TASK GOAL | Please explain, using the release-cycle text below, what the writer says is gained by pushing branch changes back to mainline at each known stable point. Answer in one to three sentences.

TEXT |
········
Sebas writes a tremendously great blog, in my opinion, on the issues we face with a 6 month cycle. Please go and read it, as he really gets the issues at hand on all sides.
Sebas also proposes the rather radical idea of, "What if we never froze trunk?" Or, as he put it, "always summer in trunk".
My dream situation would be to have 2 weeks of devel, 3-4 days minimum to stabilize that work (but longer if necessary), rince and repeat with natural breaks for things like life's little interferences, bug fixing orgies and what not. I think we'd find a natural cycle where significant feature improvements would land every quarter or so.
At each known stable point we'd push the changes in the branch back to mainline for others to use and test. The beauty here would be that other developers and testers wouldn't get horrible breakage periods, just steps from relatively stable to relatively stable.
When a release time comes up, we'd sync the last stable point to the release branch and continue on working. No further syncs would happen until the release process of betas and RCs was over, at which point we'd sync up again at the next stable point.
Bugs and other issues that come up during the release periods would be addressed and backported, just as we do for minor releases (though in the other direction).
········
DATASET CONTENT |

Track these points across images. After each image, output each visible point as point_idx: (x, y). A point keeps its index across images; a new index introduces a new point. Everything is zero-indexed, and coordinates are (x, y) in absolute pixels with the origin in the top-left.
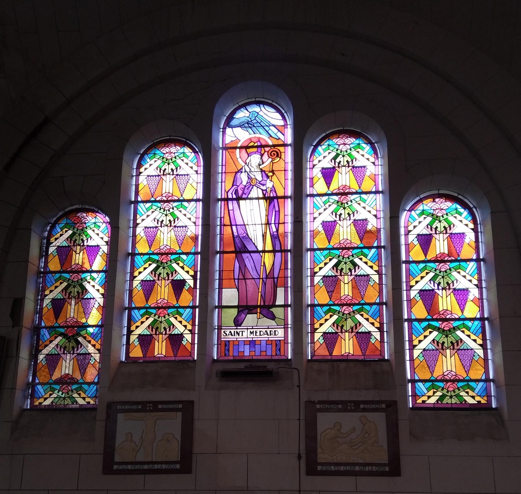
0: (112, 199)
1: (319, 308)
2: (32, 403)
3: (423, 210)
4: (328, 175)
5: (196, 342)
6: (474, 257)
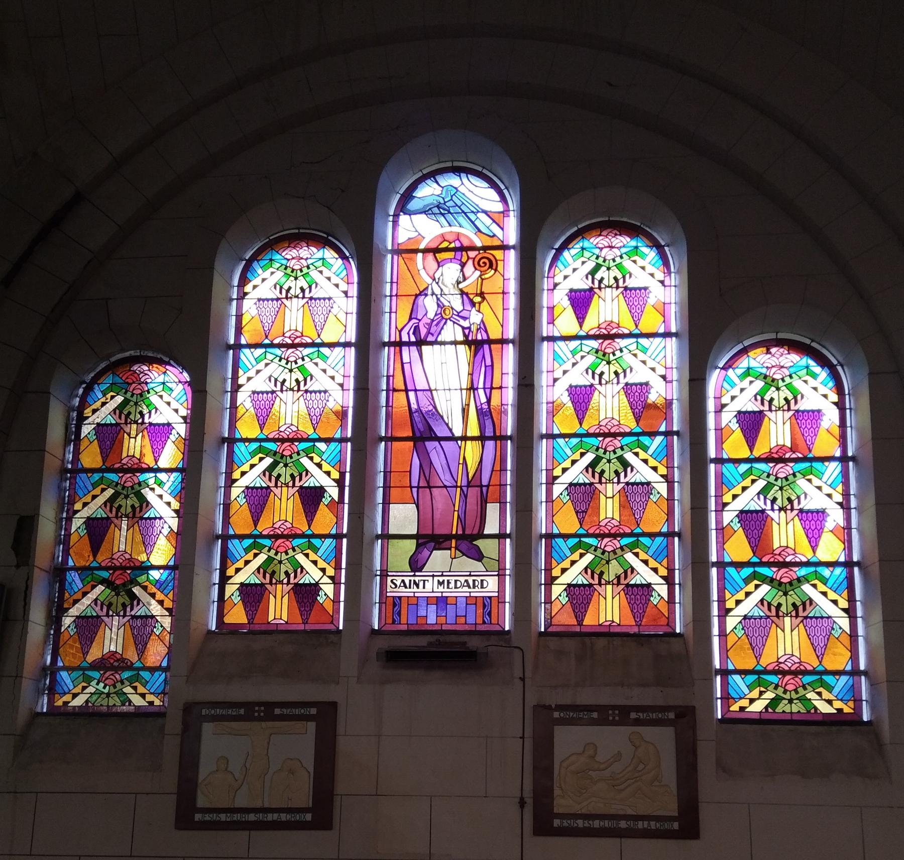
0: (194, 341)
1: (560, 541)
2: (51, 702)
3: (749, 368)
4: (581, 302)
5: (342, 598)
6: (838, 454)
········
RESPONSE FOR THIS EXERCISE | Other developers and testers would not face horrible breakage periods. Mainline would move in steps from one relatively stable state to another.